Yes, quivet yarn and knitted items are available in many shops through south central Alaska, the Muskox Co-op in Anchorage is also fun to visit. It's quite a success story when quivet was discovered to be so wonderful when spun into yarn, a cottage industry was born. The items for sale are designed and knit by women in bush villages as a source of income. I recently purchased several of the original designs used to make a quivet smoke ring which is like a cowl. Beautiful things-- feel like you have nothing on your neck-- very soft and light, with varying shades of gray and taupe-- thus the name smoke ring


----------



## howesfam (Jun 24, 2011)

Can't wait to see this yarn. I have heard about it.


----------



## Joycie48 (May 17, 2011)

you have to feel it.


----------



## howesfam (Jun 24, 2011)

I will


----------



## howesfam (Jun 24, 2011)

Thank you all for your wonderful suggestions.


----------



## jopaul (Mar 3, 2013)

http://www.knitmap.com/locations/map/

this is a handy website to use when traveling...


----------



## howesfam (Jun 24, 2011)

Thank you all for your wonderful suggestions.


----------



## candybooth (Sep 16, 2011)

The most expensive is from South America, I think. I forgot but my friend told me about it.

Candace


----------



## PittyPat (Jul 2, 2011)

I was in Alaska in Sept and visited Seward, went to the Flying Skein 2 times and the owner was delightful. Pittypat


----------



## bettyirene (Apr 5, 2012)

I am also going to Alaska in June, and I just Googled "yarn shops in Alaska", and found lots.


----------



## Gulfbreezeknitter (Apr 29, 2012)

She has taught me everything I know! She is wonderful!


----------



## andreah (Apr 27, 2011)

howesfam said:


> My husband and I are taking a vacation in Alaska this summer. Of course I want to find some yarn shops. We will have some free time in Fairbanks and Anchorage. Any suggestions?

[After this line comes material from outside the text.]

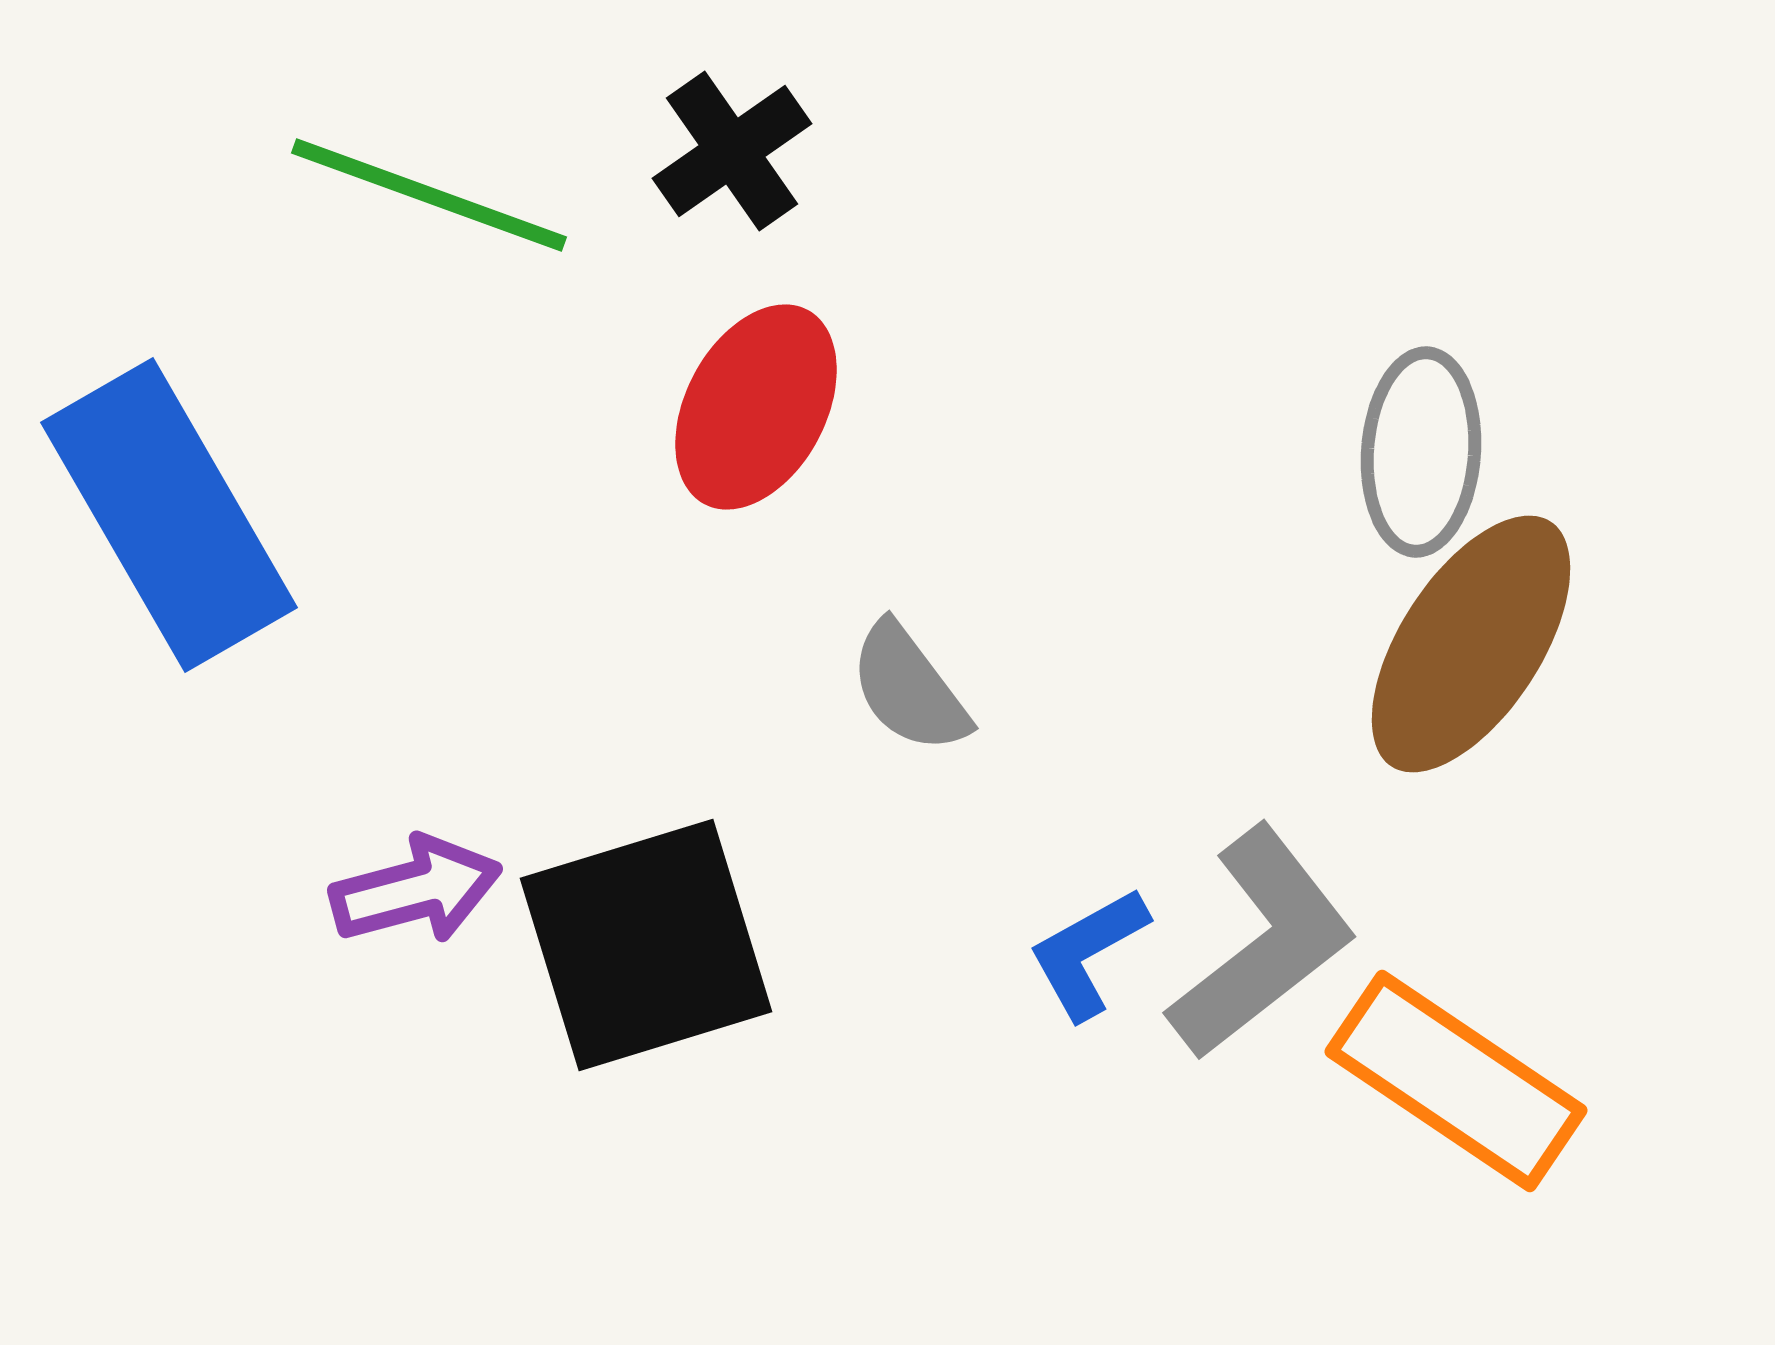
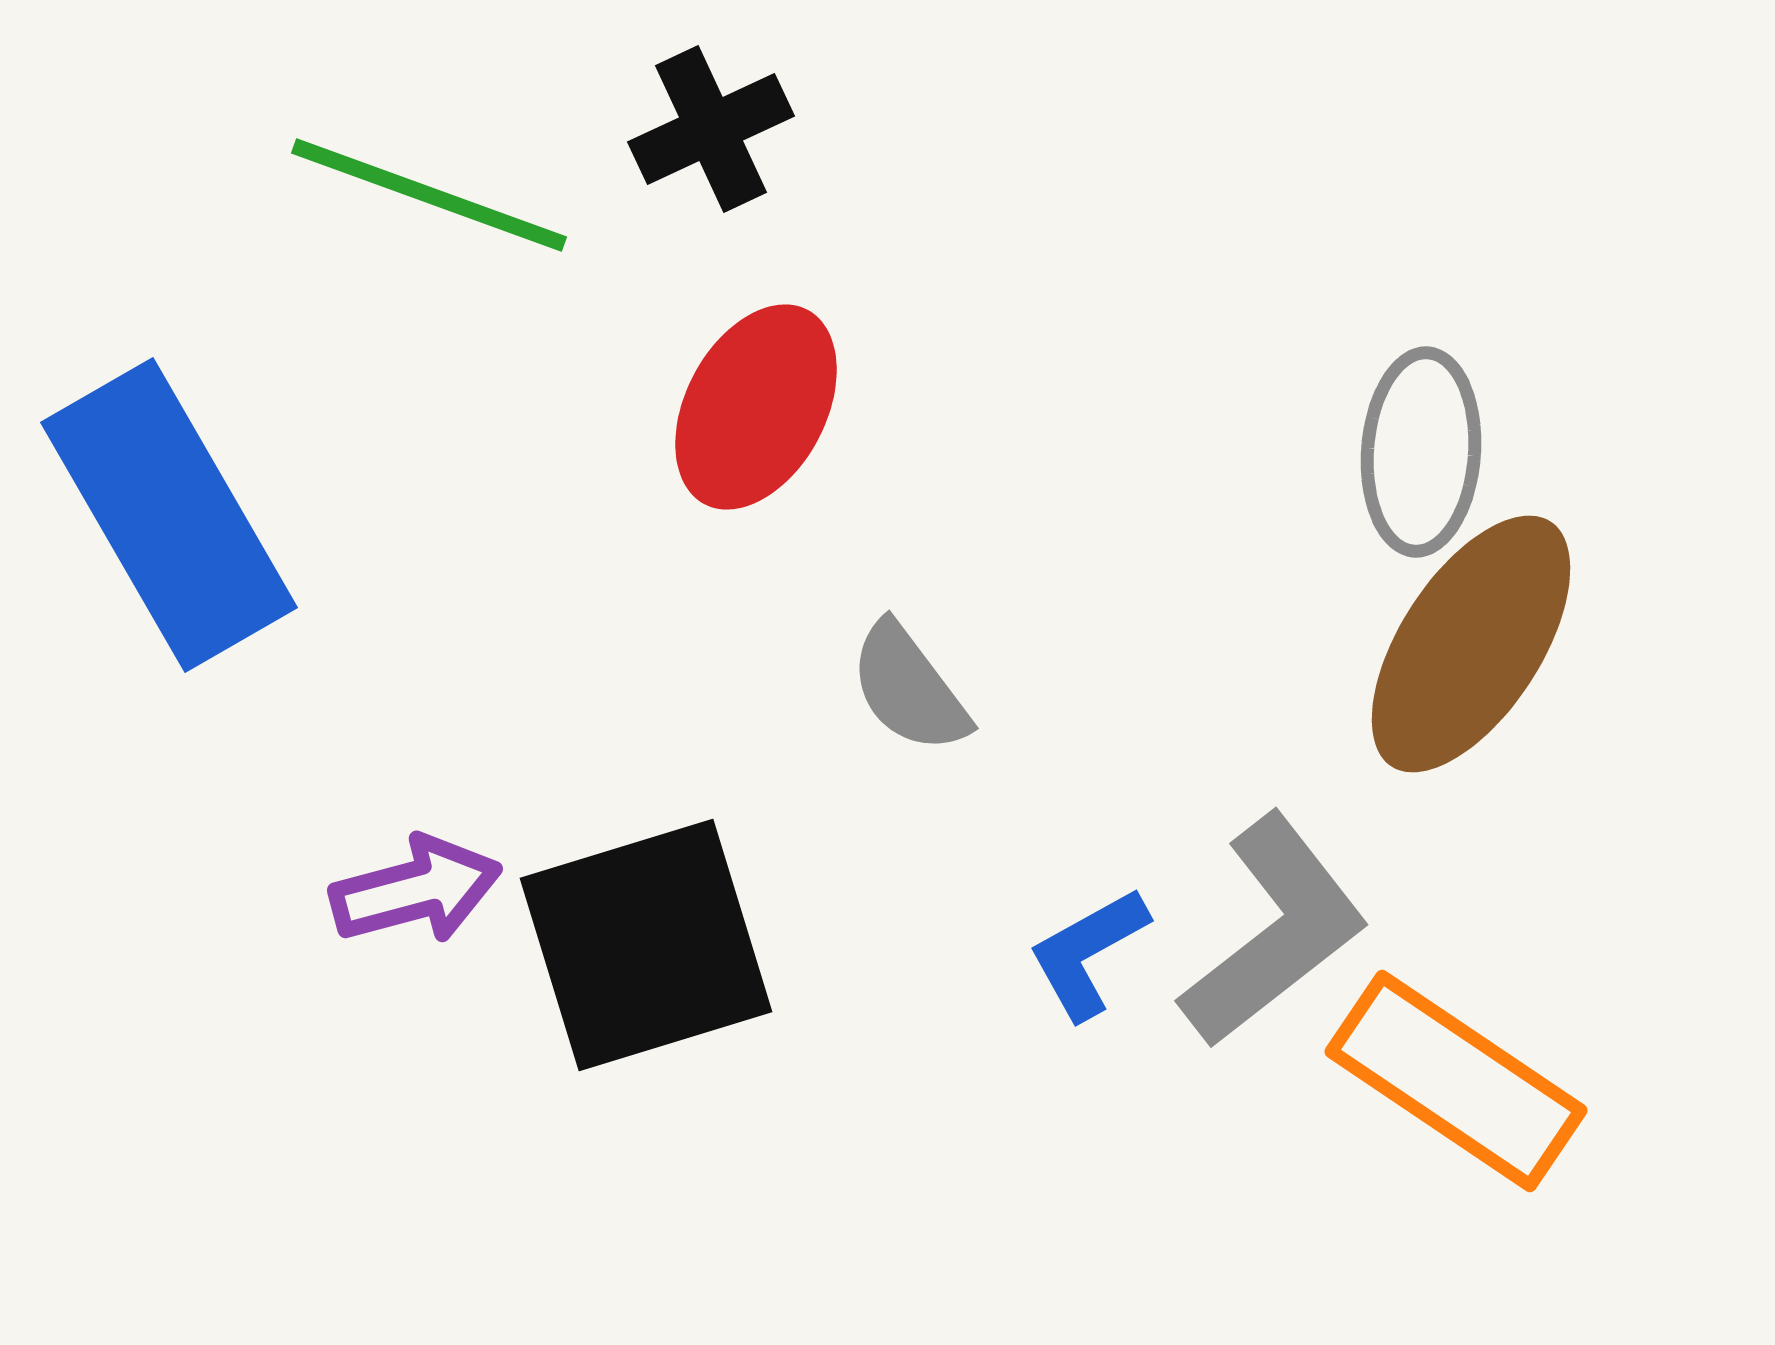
black cross: moved 21 px left, 22 px up; rotated 10 degrees clockwise
gray L-shape: moved 12 px right, 12 px up
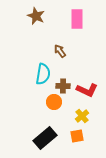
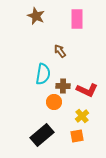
black rectangle: moved 3 px left, 3 px up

Wonderful LYS in Anchorage called Far North Yarn. Its across from the Bear Tooth Theater and Chillcoot Charlies in Spenard area. The owner and he daughter are very friendly, helpful and not at all insistant that you buy from them to get advice. Love the shop. There is another less personal one on Benson with a good selectio n of yarns and books but I much prefer the Far North. Have fun on your trip!


----------



## howesfam (Jun 24, 2011)

Thank you for your input. I am really looking forward to our trip. I am really excited about visiting a few of this shops.


----------



## candybooth (Sep 16, 2011)

That is the one I went to. I am from Baton Rouge and met a lady that took the same Afghan class as I did while she lived in Baton Rouge. 

The people are very nice.

Candace


----------



## CharleenR (Feb 21, 2012)

Seems to me I went to the Far North in Anchorage when I was there. You might also check out the Qiviut Co-op on H Street in Anchorage. They don't sell yarn by itself but do sell a hat kit (it is a rare fiber and is not cheap) and the finished articles and info about the musk ox fur that is spun into fiber is fascinating. They have a small show room but it is worth a stop into, and you don't have to purchase anything.


----------



## CharleenR (Feb 21, 2012)

I have heard about that farm. How far north is Wasillia from Anchorage? If I can drag my traveling companions back to Alaska sometime soon, will put that on the list of must sees. I was last in Alaska ten years ago.



Joycie48 said:


> There is the Muskox Farm in Wasilla which is a little north of Anchorage. You can see the Muskox and I bought some quivet blends there. Of course, the quivet is expensive, but there are some other yarns there also. The shop is part of the house.


----------



## sharonlee (Feb 13, 2011)

our family (10) were there in august, took the grands on a
dog sled ride through the woods at Wasilla then the hit of the
trip was a helicopter ride to punchbowl glacier and spending an
afternoon with the dogs and trainers and going for a dog sled
ride across the glacier. HOW GREAT WAS THAT!!! 
I came home with a skein of 50% quivit, silk and cashmere
ohhhh so soft, but not cheap $142 a skein. made a beautiful
scarf for myself.

Have a wonderful visit, there is sooooo much to see and do


----------



## Joycie48 (May 17, 2011)

I think it took us less than an hour from Anchorage. At one time the place gave tours, etc., but all it had when we went was the shop and some musk ox out in the fields. Still worth seeing IMHO.


----------



## candybooth (Sep 16, 2011)

They still give tours of the Musk Ox farm. I got to pet one of them through the fence. It was great.

Candace


----------



## howesfam (Jun 24, 2011)

I hope I can get to that farm


----------